Part of Memorandum of the ASAS
The attitude towards the economic backwardness of Serbia shows that vindicative policy towards it has not weakened during the time. On the contrary, feeding itself with its success, it became increasingly powerful in order to definitely be expressed in genocide. The discrimination of citizens of Serbia is politically unacceptable, by which, due to the representation of republics by parity, it is smaller than the representation of others in positions of officials and federal delegates in the Federal Assembly, and the vote of Serbian voters is less valid than that of any other republic or province. In this light, Yugoslavia has not expressed itself as a community of equal citizens, or of equal nations and nationalities, as a community of all equal territories. Nevertheless, this equality is not valid for Serbia due to its special legal-political position that intends to keep the Serbian people under permanent control. The main idea of such policy was weak Serbia, strong Yugoslavia', that advanced to an influential opinion: if Serbia, as the largest nation, were allowed an accelerated economic development, it would become dangerous to other nations. Therefore, all the possibilities have been used to put as great limits as possible to its economic development and political consolidation. One of those very acute limits is the present undefined position and abundant in internal constitutional conflicts of Serbia.
By the Constitution of 1974, Serbia in fact was divided into three parts. The autonomous provinces became equal to republics in every aspect, they were not defined as states only and do not have the same number of their representatives in some federal bodies.
...The present fate of Kosova is not complicated' any more, and it cannot be limited by vain, indirect and skilful estimations, by generalised platforms - but in short, it is a matter of Yugoslav consequences! Between the provincial segregation that has become increasingly exclusive and federal arbitrages, that have only paralysed anything else, often the urgent measures - an intertwining of unsolved situations is being closed in the circle of unsolved questions. The fate of Kosova has become the vital question of the whole Serbian people. If it is not resolved with really right results of the imposed war, if real security and right equality are not established for all the peoples living in Kosova, if objective and permanent conditions are not created for the people who have emigrated to return there - this part of the Republic of Serbia and Yugoslavia will become a European question, with heavy and unpredicted consequences. Kosova presents one of the most important points of the internal Balkans. In conformity with ethnic profile of the Balkan Peninsula, ethnic mixing in many Balkan territories and the request for ethnically clean Kosova, that has been practically carried out, not only is a direct and harsh threat to all the peoples that are there in minority, but if this comes true, the wave of expansion that has begun will present a real and daily threat to all the peoples of Yugoslavia.
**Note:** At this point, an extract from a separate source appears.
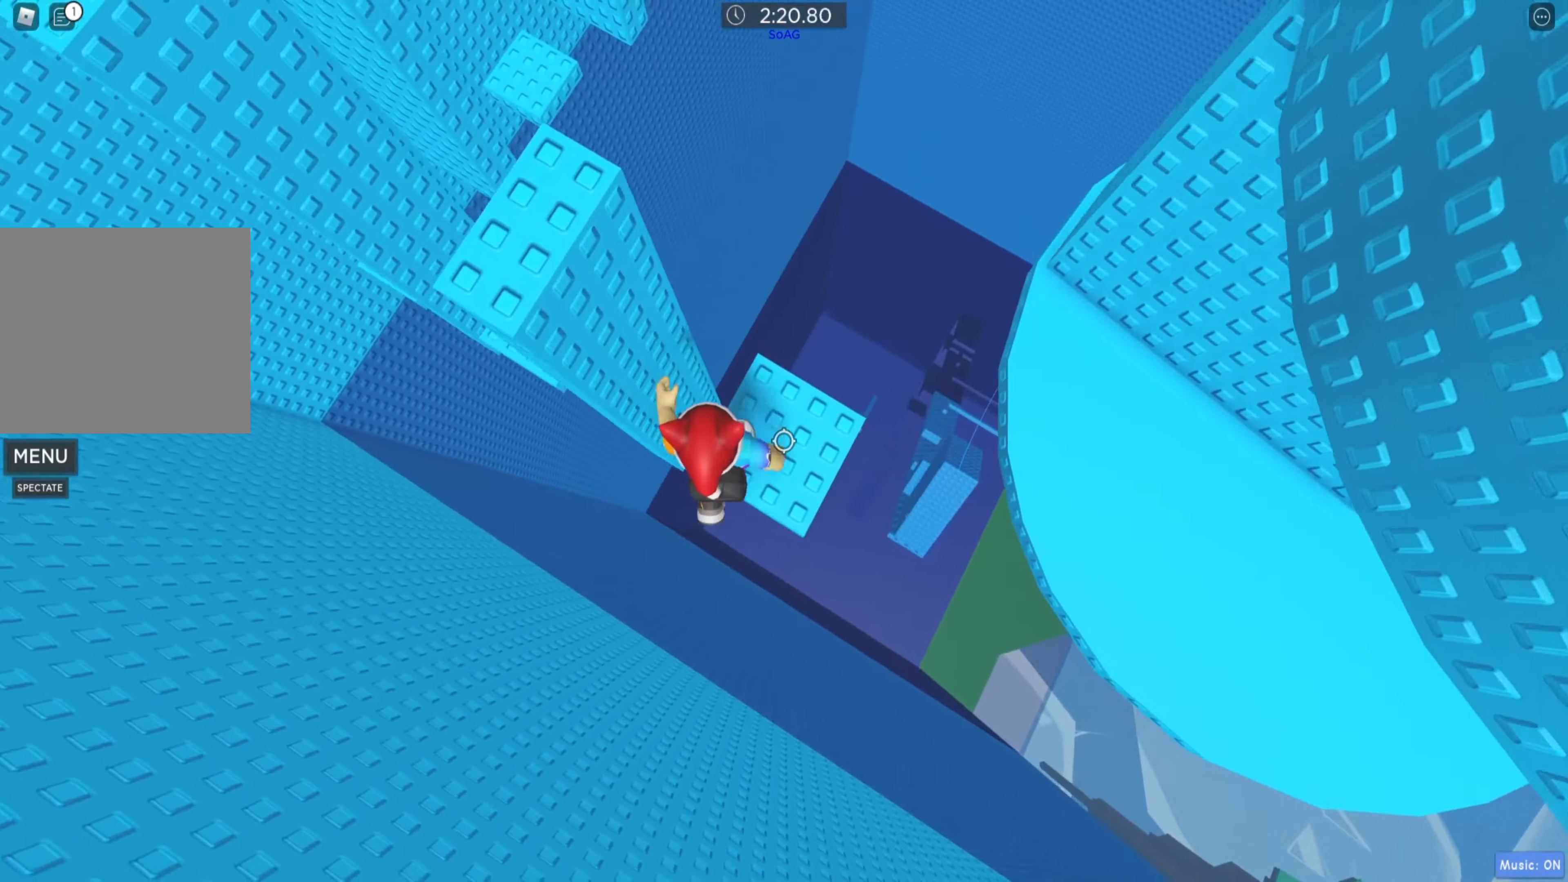
{"keys": [], "events": [[33, "d", "up"], [33, "shift", "down"], [166, "shift", "up"]]}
Kosova is not the only region in which the Serbian population is found under discrimination pressure. The absolute and not only relative decline of the number of Serbs in Croatia is a sufficient proof for such confirmation. According to the census of 1948, 543,795 or 14.48 per cent Serbs were in Croatia. According to the census of 1981, their number came down to 531,502, which was 11.5 per cent of the total number of population in Croatia. In 33 years in peace, the number of Serbs in Croatia was reduced, even in comparison with the post-war period, when the first census was done and when the consequence of the war to the number of Serbs was known.
Lika, Kordun and Bania remained the most undeveloped regions in Croatia, what caused the emigration of the Serbs to Serbia, and migrations to other parts of Croatia, where the Serbs, as a group of newcomers, minor and inferior in social viewpoint, were subjugated to assimilation. Actually, the Serbian population in Croatia has been subjected to refined assimilation. A constituent part of that policy was banning of all Serbian societies and cultural institutions in Croatia, that had a rich tradition from the time of Austria-Hungarians and Yugoslavia between the two wars, then forcing an official language on them, that is called by the name of the second nation (Croatian), personifying national equality in this way.
The existing depressive situation of the Serbian people, with increasingly higher occurrence of chauvinism and serbophobia in some environs, was to the advantage of revival of increasingly drastic appearance of national feeling of the Serbian population and reactions that could be caused and be dangerous. Our duty is not to close our eyes and underestimate those dangers for a single instant...
The reason why the citizens and working class have not been represented in the respective chambers of the Federal Assembly cannot be ascribed to favouring the national only, but also to the intention that Serbia should be put in an unequal position and in this way its political influence become weaker. But the greatest concern is that the Serbian people does not have a state, such as all the other peoples have. It is true that in article 1 of the Constitution of the SR of Serbia the provision says that Serbia is a state, but the question is what kind of state it is that is incompetent in its own territory and which has not means available to put order in a part of its region, to provide personal security and security of the property for all its citizens, to stop genocide in Kosova and to stop the emigration of the Serbs from their century-long hearths. Such a position indicates the discriminating policy towards Serbia, primarily if it is taken into consideration that the Constitution of SFRY imposed internal federalism as a permanent source of conflicts between the narrow Serbia and its provinces.